Information shown ▸
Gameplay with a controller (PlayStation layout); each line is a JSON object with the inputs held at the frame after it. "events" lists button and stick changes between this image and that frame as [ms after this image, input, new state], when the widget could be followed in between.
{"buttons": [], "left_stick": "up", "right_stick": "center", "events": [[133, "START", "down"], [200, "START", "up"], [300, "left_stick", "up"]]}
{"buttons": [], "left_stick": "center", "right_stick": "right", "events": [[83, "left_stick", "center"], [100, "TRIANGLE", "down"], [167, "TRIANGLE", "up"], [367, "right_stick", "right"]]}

Required work ▸ Give only the number of lines in the data that include the string "down".

Reply ▸ 2